As an equities trader, I teach and coach other traders how to find solid trading ideas. If a trader in my trading room or in a coaching session asks me about a certain stock, I always start from the bigger time frame: monthly and then work my way backwards–weekly, daily, 60-minute, 15-minute, 5-minute and 1-minute. Eighty five percent of the time I will find a point on one of the time frames that would make me not like the setup or give me a neutral bias.

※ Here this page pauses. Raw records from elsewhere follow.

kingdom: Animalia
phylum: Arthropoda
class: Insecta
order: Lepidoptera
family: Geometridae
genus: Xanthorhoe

PUT THE ODDS IN YOUR FAVOR
Time frame alignment is like stalking all the odds in your favor. I work with a lot of new traders and they are always so eager to find a trade idea and hit the button. My job assignment is to find high probability setups based off time frame alignment that sets up low risk and high reward.

TRADE LESS, MAKE MORE
My mantra is “trade less, make more.” Once you have obtained a predefined edge with setups, you will need to patiently sit on your hands and wait for clear setups or wait until the next day.

Using time frame alignment with trading setups is like using a sluice box to find the gold to your trading career. Relax, slow down, study, learn and follow the bigger trend off the larger time frame. The down fall for new traders is when they trade off the smallest time frame, “1 and 3 minute charts.” View all setups off the larger time frame weekly, daily, 60 minute then dial down to the 15 minute or 5 minute to find a nice entry point in your favor.

BOTTOM LINE
You will trade a lot less, get stopped out less, and your broker will get less commission from you.